On his way home from his first year at Hogwarts, Harry Potter said this line to his friends, and that scene ended up having a huge impact towards the meaning of “Home.” My sister and I, both MAJOR Harry Potter fans, often find ourselves quoting this line from time to time. My sister quotes it when she watches the movies and reads the books because she feels like she is a student who always belonged at Hogwarts. Thus, to my sister “Home” means a place of belonging. While I would have thought the same thing, I have begun to question the meaning of “Home” more recently as I am exposed to different literature.
For starters, in the essay “Home” from Keywords, Home can be seen as a motherland. That made me question the meaning behind phrases such as “this is your new home now.” For example in the Kirsten stories, Kirsten, who came to America from her motherland, is forced to accept Minnesota as her home. Why would the characters, contrary to this definition, in the novel disregard their home of Sweden to embrace Minnesota? Having stayed in one home my whole life until college, I wouldn’t understand feelings of old versus new homes; however, I would assume that Kirsten’s family could believe they had two homes and wouldn’t need to nearly abandon the other. On the other hand, in Little House on the Prairie, why is it that Indians are forced to evacuate because their native home is not their home?

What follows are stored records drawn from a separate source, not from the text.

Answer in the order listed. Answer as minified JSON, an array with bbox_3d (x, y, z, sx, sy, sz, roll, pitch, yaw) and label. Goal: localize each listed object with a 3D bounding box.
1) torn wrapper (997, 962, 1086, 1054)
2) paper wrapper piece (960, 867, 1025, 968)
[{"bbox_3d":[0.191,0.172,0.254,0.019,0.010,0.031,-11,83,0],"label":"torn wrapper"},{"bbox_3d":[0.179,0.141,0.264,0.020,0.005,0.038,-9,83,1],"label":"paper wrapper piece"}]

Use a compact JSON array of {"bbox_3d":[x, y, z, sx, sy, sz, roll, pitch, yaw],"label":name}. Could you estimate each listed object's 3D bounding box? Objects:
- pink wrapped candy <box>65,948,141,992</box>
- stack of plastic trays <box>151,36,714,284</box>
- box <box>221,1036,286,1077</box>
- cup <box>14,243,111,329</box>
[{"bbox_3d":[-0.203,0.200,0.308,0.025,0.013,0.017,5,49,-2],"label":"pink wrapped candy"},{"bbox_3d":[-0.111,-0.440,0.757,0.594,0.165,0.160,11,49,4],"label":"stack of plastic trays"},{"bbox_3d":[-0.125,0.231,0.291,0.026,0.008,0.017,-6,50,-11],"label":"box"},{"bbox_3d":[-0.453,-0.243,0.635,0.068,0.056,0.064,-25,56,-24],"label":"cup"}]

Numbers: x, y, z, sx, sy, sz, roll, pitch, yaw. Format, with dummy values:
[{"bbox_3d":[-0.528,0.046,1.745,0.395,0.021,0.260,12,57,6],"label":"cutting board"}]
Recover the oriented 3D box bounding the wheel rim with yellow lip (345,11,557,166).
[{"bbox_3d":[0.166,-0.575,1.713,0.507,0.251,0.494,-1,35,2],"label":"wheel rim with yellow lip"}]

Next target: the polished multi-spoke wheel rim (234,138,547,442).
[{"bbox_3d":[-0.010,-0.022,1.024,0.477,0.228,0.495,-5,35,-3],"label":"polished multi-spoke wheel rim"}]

Keywords also brought up the fact that home is the center of family life, especially in our capitalist society. So what does that do for describing terms such as homelessness and mobile home. Does homelessness mean that they are without family or are without house? For example in the true story of Glass Castle by Jeannette Walls, the children move on to achieve noble careers, yet the parents remained homeless in the end. Although the children tried to reach out and help them, they denied offers because even though they didn’t have a house, their children made them happy. Therefore it could be said that the Walls’ parents weren’t necessarily homeless- just without a house. (For a look at the Walls family relationship more clearly, here’s a video from a CBS interview a few years ago) And furthermore, it is clear that within a mobile home while you do have family, the only mobile aspect is the house. Thus when describing home as a source of family, these two terms carry impact into the difference between a house vs a home.

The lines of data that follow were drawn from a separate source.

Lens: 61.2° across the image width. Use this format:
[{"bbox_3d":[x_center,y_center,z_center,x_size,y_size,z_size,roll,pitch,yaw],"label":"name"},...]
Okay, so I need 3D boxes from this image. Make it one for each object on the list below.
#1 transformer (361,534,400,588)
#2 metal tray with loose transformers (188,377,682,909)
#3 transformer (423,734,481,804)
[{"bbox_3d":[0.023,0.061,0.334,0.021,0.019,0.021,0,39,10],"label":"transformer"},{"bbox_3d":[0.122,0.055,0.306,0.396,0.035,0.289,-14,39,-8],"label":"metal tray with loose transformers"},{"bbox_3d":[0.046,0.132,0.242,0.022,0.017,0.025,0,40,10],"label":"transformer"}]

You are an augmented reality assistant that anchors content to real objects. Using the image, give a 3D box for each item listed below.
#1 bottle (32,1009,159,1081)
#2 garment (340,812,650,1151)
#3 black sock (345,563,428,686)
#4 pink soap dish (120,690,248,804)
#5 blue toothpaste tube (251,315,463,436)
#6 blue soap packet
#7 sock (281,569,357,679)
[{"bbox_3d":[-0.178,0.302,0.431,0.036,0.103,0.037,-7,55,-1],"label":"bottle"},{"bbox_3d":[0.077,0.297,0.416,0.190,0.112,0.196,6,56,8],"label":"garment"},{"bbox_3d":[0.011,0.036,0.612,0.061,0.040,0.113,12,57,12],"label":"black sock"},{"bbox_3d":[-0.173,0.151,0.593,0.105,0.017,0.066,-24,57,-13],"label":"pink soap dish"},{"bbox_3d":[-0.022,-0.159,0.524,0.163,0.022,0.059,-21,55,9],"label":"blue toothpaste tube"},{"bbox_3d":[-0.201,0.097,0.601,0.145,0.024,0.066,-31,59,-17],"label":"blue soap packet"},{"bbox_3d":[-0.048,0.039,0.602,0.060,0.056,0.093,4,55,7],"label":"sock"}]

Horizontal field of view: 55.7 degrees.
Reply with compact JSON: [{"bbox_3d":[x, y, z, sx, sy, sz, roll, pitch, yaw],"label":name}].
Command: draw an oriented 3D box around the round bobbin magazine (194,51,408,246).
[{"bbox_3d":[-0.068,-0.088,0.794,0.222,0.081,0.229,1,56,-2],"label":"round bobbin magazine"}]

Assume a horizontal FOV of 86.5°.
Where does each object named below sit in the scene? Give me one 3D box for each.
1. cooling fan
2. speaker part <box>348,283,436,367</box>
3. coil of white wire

Today, we brought up in class that the keyword “Home” has two meanings: a domestic space and the feelings that are associated with that space. Evidently, in the girlhood novels we’ve read thus far, there has been more emphasis on the second meaning, feelings, to home. Homes provide familial comfort and safety to people, but I think there’s just too much of a confusion on the actual space. For example, a house doesn’t bring about a family, but a home does. I feel like anywhere and anyone you share those feelings with, a favorite classroom, a team, a special location on campus, can be considered a home. So at the end of the semester when I return back to Chicago, would I be going home or not really?